Санкцию на арест Тухачевского и других остающихся на свободе «участников заговора» Ежов запросил у Политбюро 20 мая при представлении протокола допроса арестованного заместителя командующего войсками Московского военного округа Бориса Фельдмана. Решение об аресте опального маршала принималось «четверкой»: Сталиным, Молотовым, Кагановичем и Ворошиловым (к ознакомлению с материалами следствия генсек допускал только этих трех членов Политбюро).

Сталин в те дни находился в тяжелом психологическом состоянии. 13 мая у него тяжело заболела мать, а жесткий правитель был, на удивление, заботливым и внимательным сыном. Об этом свидетельствуют сохранившиеся его письма в Грузию к Екатерине Джугашвили.

«Маме — моей — привет! — писал он в мае 1937-го. — Присылаю тебе шаль, жакетку и лекарства. Лекарства сперва покажи врачу, а потом прими их, потому, что дозировку лекарства должен определять врач.

Живи тысячу лет, мама — моя!

Я здоров.

Твой сын Сосо.

Дети кланяются тебе».

4 июня Екатерина Джугашвили умерла, но Сосо не рискнул покинуть столицу даже на один день — на ее похороны, хотя главные «заговорщики» уже сидели в камерах. Видимо, обстановка в Москве казалась тогда Сталину крайне напряженной и опасной для его позиций в Кремле. То, что нервы правителя были на пределе, показывает и его крайне сбивчивое и сумбурное выступление (что не было типично для волевого и умеющего логично выступать Сталина) на расширенном заседании Военного совета при наркоме обороны СССР 2 июня.
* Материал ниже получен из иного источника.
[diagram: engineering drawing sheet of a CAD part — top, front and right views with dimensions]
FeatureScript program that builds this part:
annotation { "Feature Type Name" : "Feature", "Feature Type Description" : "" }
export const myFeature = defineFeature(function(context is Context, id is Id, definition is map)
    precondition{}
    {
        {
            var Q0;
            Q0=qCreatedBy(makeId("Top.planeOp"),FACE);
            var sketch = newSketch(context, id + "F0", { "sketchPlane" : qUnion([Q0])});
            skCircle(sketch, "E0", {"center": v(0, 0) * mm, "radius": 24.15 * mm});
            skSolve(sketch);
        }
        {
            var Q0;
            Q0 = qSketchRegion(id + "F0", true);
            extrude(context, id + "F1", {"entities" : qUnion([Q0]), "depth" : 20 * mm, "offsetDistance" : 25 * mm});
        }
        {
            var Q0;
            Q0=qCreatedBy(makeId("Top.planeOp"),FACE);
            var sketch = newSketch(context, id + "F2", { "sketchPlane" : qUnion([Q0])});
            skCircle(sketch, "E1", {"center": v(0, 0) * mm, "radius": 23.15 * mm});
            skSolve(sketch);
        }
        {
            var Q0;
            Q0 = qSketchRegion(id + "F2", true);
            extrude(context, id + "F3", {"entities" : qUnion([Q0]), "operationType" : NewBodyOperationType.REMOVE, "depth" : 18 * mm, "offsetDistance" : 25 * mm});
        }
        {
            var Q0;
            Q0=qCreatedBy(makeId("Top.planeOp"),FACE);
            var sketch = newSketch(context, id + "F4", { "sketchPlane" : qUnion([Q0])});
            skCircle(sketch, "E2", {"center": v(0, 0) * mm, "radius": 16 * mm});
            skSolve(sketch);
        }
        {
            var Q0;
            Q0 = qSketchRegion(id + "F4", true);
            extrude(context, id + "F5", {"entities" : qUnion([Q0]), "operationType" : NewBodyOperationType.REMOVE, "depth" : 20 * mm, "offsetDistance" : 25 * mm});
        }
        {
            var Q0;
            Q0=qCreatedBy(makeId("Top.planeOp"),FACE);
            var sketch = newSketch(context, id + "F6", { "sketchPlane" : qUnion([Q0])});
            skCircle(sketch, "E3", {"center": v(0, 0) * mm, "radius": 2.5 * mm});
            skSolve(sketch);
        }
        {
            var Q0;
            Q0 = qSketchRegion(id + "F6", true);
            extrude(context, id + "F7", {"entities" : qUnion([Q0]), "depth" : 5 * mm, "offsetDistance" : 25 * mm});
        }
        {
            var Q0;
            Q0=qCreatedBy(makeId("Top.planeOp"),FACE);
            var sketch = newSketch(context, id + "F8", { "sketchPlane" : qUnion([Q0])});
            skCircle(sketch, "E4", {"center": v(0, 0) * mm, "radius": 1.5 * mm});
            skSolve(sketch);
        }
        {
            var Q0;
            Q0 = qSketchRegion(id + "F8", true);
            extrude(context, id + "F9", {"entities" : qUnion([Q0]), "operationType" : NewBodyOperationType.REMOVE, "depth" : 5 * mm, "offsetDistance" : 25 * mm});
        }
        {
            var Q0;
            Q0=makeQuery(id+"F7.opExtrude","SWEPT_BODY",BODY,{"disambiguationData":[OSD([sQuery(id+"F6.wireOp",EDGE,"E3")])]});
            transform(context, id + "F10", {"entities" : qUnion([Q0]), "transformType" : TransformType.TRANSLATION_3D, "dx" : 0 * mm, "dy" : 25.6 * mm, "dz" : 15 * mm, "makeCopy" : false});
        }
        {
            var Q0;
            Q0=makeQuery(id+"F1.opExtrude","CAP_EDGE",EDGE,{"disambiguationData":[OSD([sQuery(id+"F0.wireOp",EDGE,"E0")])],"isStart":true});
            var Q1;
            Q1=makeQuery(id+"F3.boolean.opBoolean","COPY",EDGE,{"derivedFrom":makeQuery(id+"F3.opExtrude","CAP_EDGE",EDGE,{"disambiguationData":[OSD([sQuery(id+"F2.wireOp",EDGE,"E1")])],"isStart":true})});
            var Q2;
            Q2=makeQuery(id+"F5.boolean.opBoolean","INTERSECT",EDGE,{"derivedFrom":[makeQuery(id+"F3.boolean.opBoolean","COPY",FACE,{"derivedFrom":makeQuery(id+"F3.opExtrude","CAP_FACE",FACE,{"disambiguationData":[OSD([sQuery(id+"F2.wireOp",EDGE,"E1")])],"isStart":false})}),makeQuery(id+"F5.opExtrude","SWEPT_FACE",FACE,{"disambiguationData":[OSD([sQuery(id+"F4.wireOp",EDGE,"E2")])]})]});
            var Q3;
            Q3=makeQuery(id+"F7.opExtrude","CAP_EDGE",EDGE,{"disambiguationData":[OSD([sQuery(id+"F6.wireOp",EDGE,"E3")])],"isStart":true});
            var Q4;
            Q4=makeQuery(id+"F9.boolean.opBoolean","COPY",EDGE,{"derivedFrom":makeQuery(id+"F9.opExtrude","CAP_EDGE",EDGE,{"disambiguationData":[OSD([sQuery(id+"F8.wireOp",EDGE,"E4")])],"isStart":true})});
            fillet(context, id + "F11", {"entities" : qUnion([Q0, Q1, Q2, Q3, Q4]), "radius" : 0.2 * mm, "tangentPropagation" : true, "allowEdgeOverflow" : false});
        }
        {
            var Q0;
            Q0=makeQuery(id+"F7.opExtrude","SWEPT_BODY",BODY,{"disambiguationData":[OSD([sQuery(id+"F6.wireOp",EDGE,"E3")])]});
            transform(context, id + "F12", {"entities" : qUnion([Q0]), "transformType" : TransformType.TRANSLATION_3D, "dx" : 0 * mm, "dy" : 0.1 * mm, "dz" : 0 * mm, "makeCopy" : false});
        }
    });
И дело было не только в опасениях относительно позиции армии. Куда более серьезная и реальная угроза исходила для него от партийного аппарата. Любопытную версию на сей счет выдвинул доктор исторических наук Юрий Жуков (автор незамеченной широкой общественностью книги «Тайны Кремля: Сталин, Молотов, Берия, Маленков»). По его мнению, Сталин в начале 1930-х годов, после прихода нацистов к власти в Германии, замышлял радикальный поворот внутренней политики СССР. Предполагалось изменить саму модель политической власти в стране: за партийным аппаратом предполагалось сохранить только две основные функции — участие в подборе кадров, а также пропаганды и идеологического воспитания населения (нечто подобное предлагал весной 1953-го Берия).

Юрий Жуков утверждал, что обнаружил в архивах вариант избирательного бюллетеня, который Сталин планировал использовать при организации выборов в Верховный Совет СССР первого созыва. Выборы с тайным голосованием должны были пройти на альтернативной основе. Правом выдвижения кандидатов наделялись не только партийные органы, но и широкий спектр общественных организаций (этим приемом Сталина в 1989 году умело воспользовался в борьбе со своими оппонентами в партии Горбачев, организовав выборы на Съезд народных депутатов на альтернативной основе).

5 декабря 1936 года на VIII чрезвычайном Всесоюзном съезде советов была принята новая Конституция СССР, которая позволяла уже на следующий год изменить систему управления страной. 9-ю главу Конституции «Избирательная система» написал лично Сталин, который, кстати, после XVII съезда партии (1934) не занимал уже поста Генерального секретаря ЦК ВКП(б) и к 1937 году был де-юре лишь членом Политбюро и одним из пяти секретарей ЦК — наряду с членами Политбюро Андреем Андреевым и Лазарем Кагановичем, кандидатом в члены Политбюро Андреем Ждановым и наркомом внутренних дел, председателем Комиссии партийного контроля Николаем Ежовым. Лидерство Сталина определялось лишь тем, что он вел заседания Политбюро.

В середине 1930-х годов Иосиф Виссарионович был первым среди равных, но еще не вождем и даже не единоличным правителем. Сохранилась фотография 1935 года, запечатлевшая момент подписания в Москве советско-чехословацкого договора о взаимной помощи. На заднем плане снимка видны два портрета на стене: на одном — первый руководитель Советского правительства Ленин, на втором — предсовнаркома СССР Молотов. Традиции вывешивать портреты партийного лидера товарища Сталина тогда еще не существовало.